Le deuxième document, Doc 3, présente le portrait en couleurs de deux soldats, en plan coupé à la hauteur des hanches. La coupe et la teinture des uniformes, le type de l’armement, et surtout la forme des casques ne laissent pas de doute sur l’appartenance de ces soldats à l’armée allemande de la deuxième guerre mondiale. Mais un détail très visible donne un sens particulier à ce portrait. Au premier plan à gauche sur le bras de l’un des soldats, un écusson tricolore jaillit hors du feldgrau de l’uniforme.
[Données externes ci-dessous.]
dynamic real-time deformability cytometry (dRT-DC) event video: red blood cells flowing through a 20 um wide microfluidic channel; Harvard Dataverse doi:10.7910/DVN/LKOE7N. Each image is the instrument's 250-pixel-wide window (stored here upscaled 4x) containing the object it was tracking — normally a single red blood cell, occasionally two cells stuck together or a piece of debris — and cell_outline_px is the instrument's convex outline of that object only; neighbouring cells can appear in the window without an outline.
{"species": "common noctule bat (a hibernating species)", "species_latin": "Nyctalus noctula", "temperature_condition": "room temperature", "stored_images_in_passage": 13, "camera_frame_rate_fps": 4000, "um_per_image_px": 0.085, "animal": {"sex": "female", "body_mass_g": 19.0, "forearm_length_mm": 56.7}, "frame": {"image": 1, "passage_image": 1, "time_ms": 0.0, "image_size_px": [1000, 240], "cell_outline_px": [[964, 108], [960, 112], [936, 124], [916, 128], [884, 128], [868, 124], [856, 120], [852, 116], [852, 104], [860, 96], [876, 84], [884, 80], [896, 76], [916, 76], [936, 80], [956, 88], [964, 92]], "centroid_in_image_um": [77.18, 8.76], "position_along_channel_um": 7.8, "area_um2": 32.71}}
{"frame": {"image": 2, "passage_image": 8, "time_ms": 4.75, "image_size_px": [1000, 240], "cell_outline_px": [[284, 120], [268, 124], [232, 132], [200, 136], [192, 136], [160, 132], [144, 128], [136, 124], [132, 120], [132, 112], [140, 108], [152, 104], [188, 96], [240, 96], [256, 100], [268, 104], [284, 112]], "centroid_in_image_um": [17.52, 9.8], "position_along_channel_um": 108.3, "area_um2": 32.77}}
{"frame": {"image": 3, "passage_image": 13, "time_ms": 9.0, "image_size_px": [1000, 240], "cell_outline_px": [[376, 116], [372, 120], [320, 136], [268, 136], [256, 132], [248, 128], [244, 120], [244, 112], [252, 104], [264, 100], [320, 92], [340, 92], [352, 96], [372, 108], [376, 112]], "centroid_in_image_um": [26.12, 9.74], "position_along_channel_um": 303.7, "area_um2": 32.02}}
Après plusieurs manipulations informatiques, le bleu de cet écusson a tourné certes au verdâtre, mais sur l’original, on reconnaît bien le bleu, blanc, rouge du drapeau français. Par une relation de cause à effet, on peut conclure que ces militaires appartiennent à la L.V.F. (Légion des Volontaires Français contre la bolchevisme) fondée en juillet 1941 et intégrée sur le front de l’Est à la Werhmacht avant de l’être ensuite à la tristement célèbre division SS française « Charlemagne » au début de 1945. Ces précisions sont importantes puisqu’elles fondent le statut d’intrus de ce document, rejeté de facto en dehors des bornes chronologiques de la leçon étudiée (prise du pouvoir par Hitler – début de la guerre).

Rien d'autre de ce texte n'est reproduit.